Datana Caterpillar—another Ohio photograph. The BugLady is guessing that it’s Datana angusii, Angus’s Datana, because the caterpillar food plants are butternut, hickory and walnut. There are references to D. angusii being a pest on blueberry, which would be quite a departure from the nut trees, both metaphysically and habitat-wise. Datana caterpillars are notable because of their alarm posture; they look like figure skaters in that arched position that hurts the BugLady every time she sees it.
Datanas live in forests, woodlands and shrubby edges in the eastern half of the U.S. where their caterpillars’ food plants grow. Adults, which look like the Headless Horseman, seem not to feed (check here).
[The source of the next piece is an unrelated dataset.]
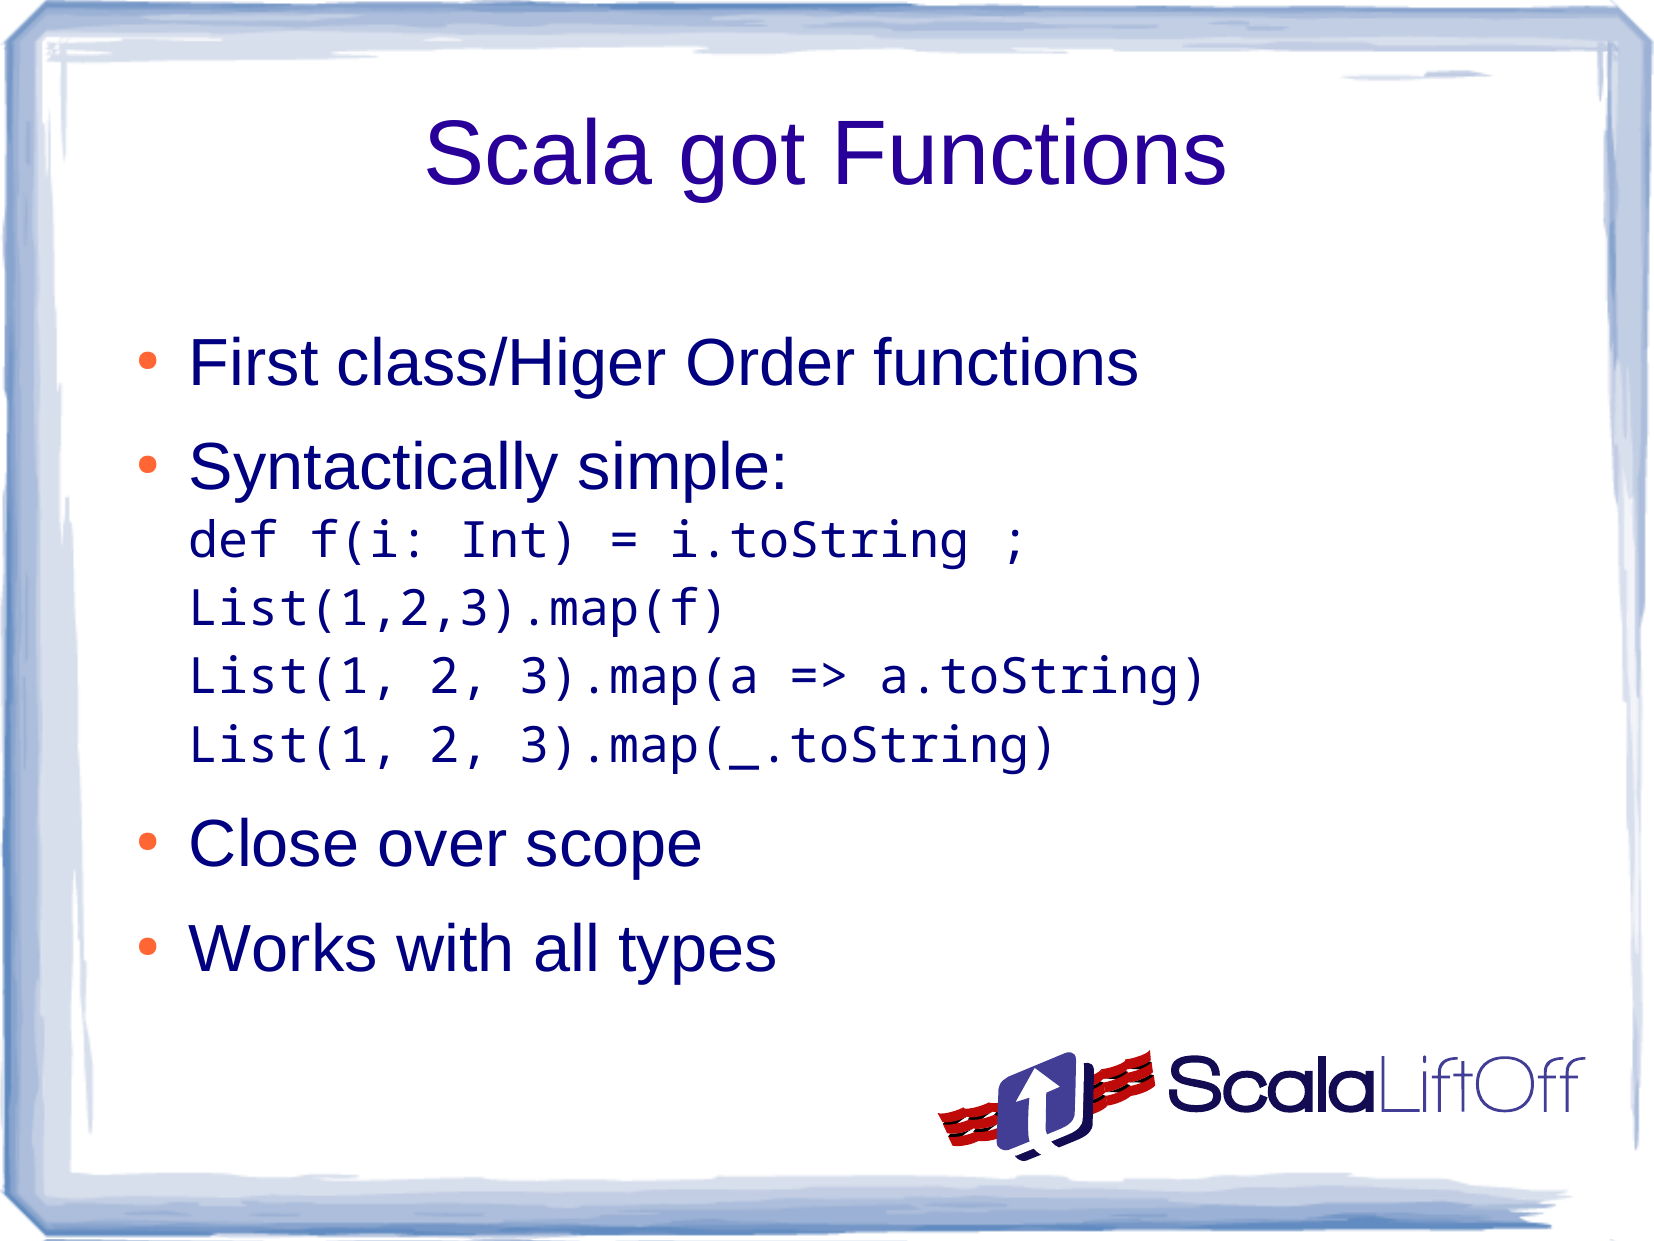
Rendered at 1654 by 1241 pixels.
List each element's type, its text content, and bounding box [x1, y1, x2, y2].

list First class/Higer Order functions Syntactically simple: def f(i: Int) = i.toString ; List(1,2,3).map(f) List(1, 2, 3).map(a => a.toString) List(1, 2, 3).map(_.toString) Close over scope Works with all types [118, 324, 1571, 1031]
picture [0, 0, 1654, 1241]
title Scala got Functions [82, 56, 1571, 250]
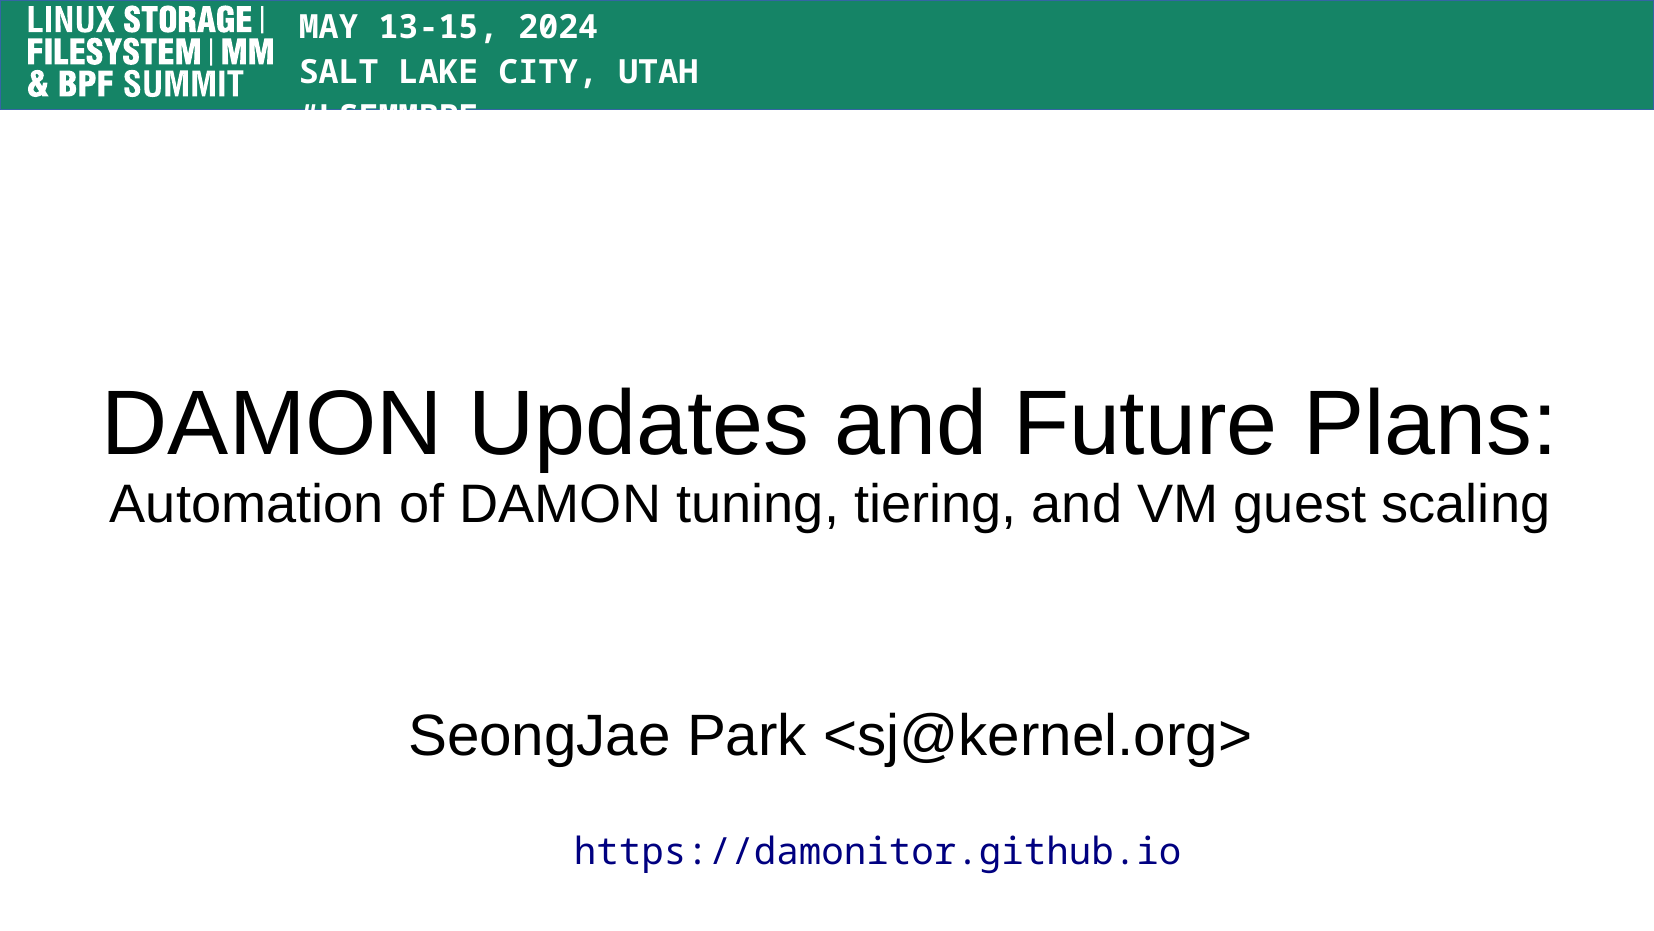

Bugguide reports that “The names of at least three moth genera: Datana (family Notodontidae), Nadata, (family Notodontidae), and Natada (family Limacodidae) are anagrams. These genera were named by Francis Walker in 1855, and perhaps only he knew which came first!” Entomologists just want to have fun.
Lord Leaf Beetle
The Lord Leaf Beetle—what a grand name for a small beetle! Even grander is that within the leaf beetle family (Chrysomelidae), it is in the subfamily Cryptocephalinae. Crypto-cephalinidae–hidden head. The name comes from their heads, which, in profile, are sunken into the thorax almost up to the eyes. Larvae of the Cryptocephalinidae have the curious habit of creating, often from their own frass (BugPoop), a small protective case that they drag about and eventually pupate in. The case is about one size too small, so the larva’s posterior is folded into a hook in order for it to fit in. The fecal theme is continued in the female’s habit of covering her eggs with “fecal plates,” forming a “fecal encrustation” around an egg mass.
The Lord Leaf Beetle (Coleothorpa dominica) occupies most of North America except for the west coast. Western forms are “hairier” than eastern forms. The BugLady found LLBs on a list of “Rare or uncommon prairie-dependant insects of Wisconsin” (she photographed them on a bur oak at the edge of a restored prairie). Both the adults and the larvae are “polyphagous”—they eat a wide variety of plants including oak, rose, grape, prickly pear, poison ivy, and sumac.
An on-line account ended with the tantalizing one-liner that the larvae of LLBs are myrmecophiles (sometimes found in association with ants).